The publication also found that nearly 60 percent in the three mentioned states said they couldn't make ends meet without unemployment benefits. However, between 45-52 percent did not apply for unemployment insurance benefits, with most believe that they are not eligible or qualified. 

Latinos start about one in four new businesses in the U.S. wherein Latinas own about 35 percent of them, as per a report by the Small Business Administration

A UnidosUS principal, Orson Aguilar, told The 19th that Latinas would have been disproportionately affected by more relief. 

Aguilar noted that Latinas have been growing their businesses at record levels and need extra Paycheck Protection Program loan.

"That extra stimulus check goes a long way," Aguilar added.

According to the Economic Policy Institute (EPI), the fields that suffered the most massive job losses from Feb. to May this year are retail, hospitality, and "other services." Almost half of all Latina workers are employed in these fields.

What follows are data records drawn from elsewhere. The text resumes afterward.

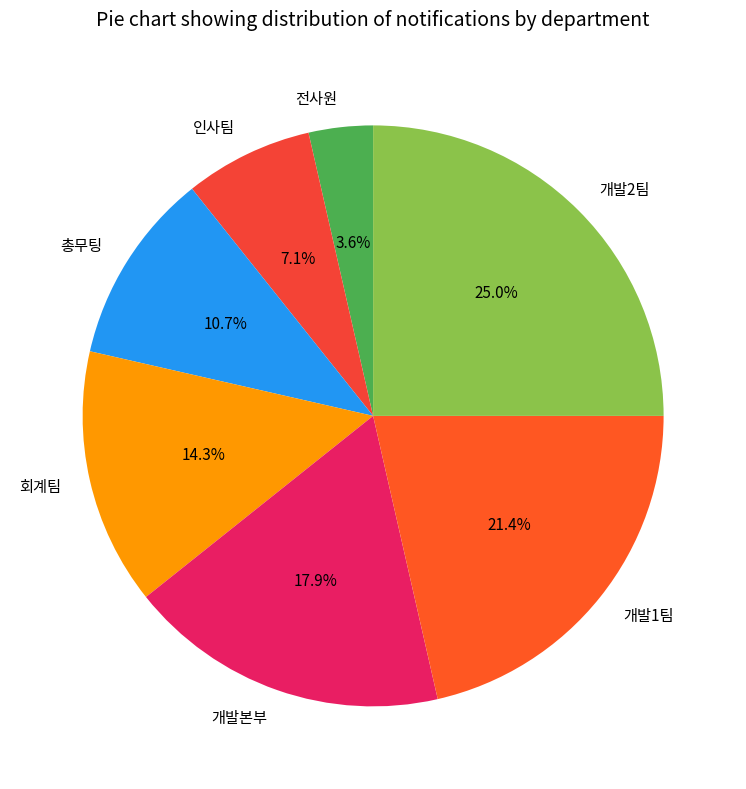

Which slice is the largest?

개발2팀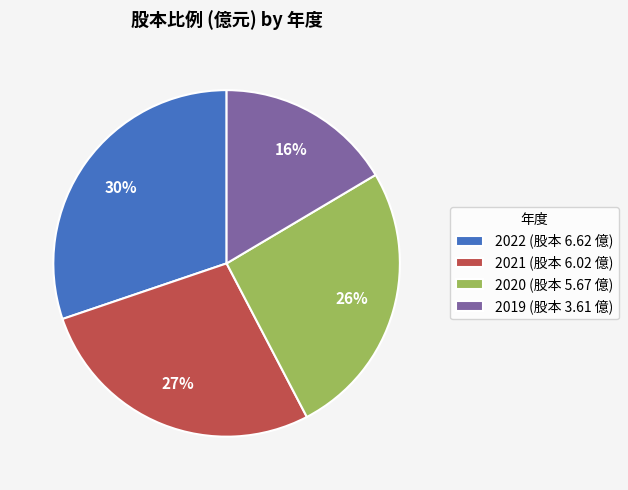

Do 2022 and 2020 together represent more than half of the pie?

Yes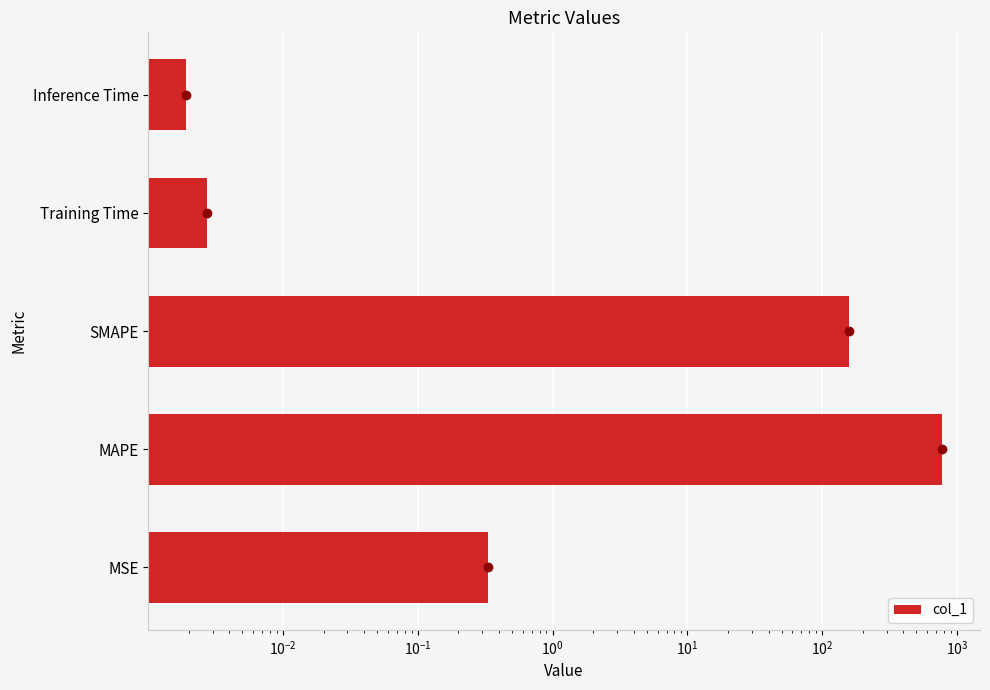

What is the average value?

187.0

The workforce in hospitality makes up almost 15 percent Latina, the largest of any group. They also have significantly less access to have remote work and paid sick leave.

Around 32 million Latinos can vote this year -- the largest racial or ethnic minority in a presidential election for the first time, as per Pew Research Center. Many Latinas, especially older ones, are planning to vote even though they are affected by the pandemic.

Norma Flores, 54, told The 19th: "It has made me think a lot that it's important to vote, and especially women - we have to count." 

After immigrating from Mexico, Norma worked as a server at Fiesta Henderson Hotel and Casino outside Las Vegas for about 20 years, and she was laid off only last August.